Once the rules have been established, the computer can monitor the markets to find buy or sell opportunities based on the trading strategy specifications. Depending on the specific rules, as soon as a trade is entered, any orders for protective stop losses, trailing stops and profit targets will automatically be generated. In fast moving markets, this instantaneous order entry can mean the difference between a small loss and a catastrophic loss in the event the trade moves against the trader.

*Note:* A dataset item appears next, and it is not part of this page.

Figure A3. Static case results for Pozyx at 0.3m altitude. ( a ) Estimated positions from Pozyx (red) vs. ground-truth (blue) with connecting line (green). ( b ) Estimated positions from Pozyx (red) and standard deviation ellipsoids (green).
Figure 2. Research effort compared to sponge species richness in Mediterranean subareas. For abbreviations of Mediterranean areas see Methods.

Advantages of Automated Trading Systems

There is a long list of advantages to having a computer monitor the markets for trading opportunities and execute the trades, including:

  • Minimize Emotions. Automated trading systems minimize emotions throughout the trading process. By keeping emotions in check, traders typically have an easier time sticking to the plan. Since trade orders are executed automatically once the trade rules have been met, traders will not be able to hesitate or question the trade. In addition to helping traders who are afraid to "pull the trigger", automated trading can curb those who are apt to overtrade buying and selling at every perceived opportunity.
  • Ability to Backtest. Backtesting applies trading rules to historical market data to determine the viability of the idea. When designing a system for automated trading, all rules need to be absolute, with no room for interpretation (the computer cannot make guesses it has to be told exactly what to do). Traders can take these precise sets of rules and test them on historical data before risking money in live trading. Careful backtesting allows traders to evaluate and fine-tune a trading idea, and to determine the system's expectancy the average amount that a trader can expect to win (or lose) per unit of risk. (We offer some tips on this process that can help refind your current trading strategies. For more, see Backtesting: Interpreting the Past.)
  • Preserve Discipline. Because the trade rules are established and trade execution is performed automatically, discipline is preserved even in volatile markets. Discipline is often lost due to emotional factors such as fear of taking a loss, or the desire to eke out a little more profit from a trade. Automated trading helps ensure that discipline is maintained because the trading plan will be followed exactly. In addition, pilot-error is minimized, and an order to buy 100 shares will not be incorrectly entered as an order to sell 1,000 shares.
  • Achieve Consistency. One of the biggest challenges in trading is to plan the trade and trade the plan. Even if a trading plan has the potential to be profitable, traders who ignore the rules are altering any expectancy the system would have had. There is no such thing as a trading plan that wins 100% of the time losses are a part of the game. But losses can be psychologically traumatizing, so a trader who has two or three losing trades in a row might decide to skip the next trade. If this next trade would have been a winner, the trader has already destroyed any expectancy the system had. Automated trading systems allow traders to achieve consistency by trading the plan. (It's impossible to avoid disaster without trading rules. For more, see 10 Steps to Building a Winning Trading Plan.)
  • Improved Order Entry Speed. Since computers respond immediately to changing market conditions, automated systems are able to generate orders as soon as trade criteria are met. Getting in or out of a trade a few seconds earlier can make a big difference in the trade's outcome. As soon as a position is entered, all other orders are automatically generated, including protective stop losses and profit targets. Markets can move quickly, and it is demoralizing to have a trade reach the profit target or blow past a stop loss level before the orders can even be entered. An automated trading system prevents this from happening.
  • Diversify Trading. Automated trading systems permit the user to trade multiple accounts or various strategies at one time. This has the potential to spread risk over various instruments while creating a hedge against losing positions. What would be incredibly challenging for a human to accomplish is efficiently executed by a computer in a matter of milliseconds. The computer is able to scan for trading opportunities across a range of markets, generate orders and monitor trades.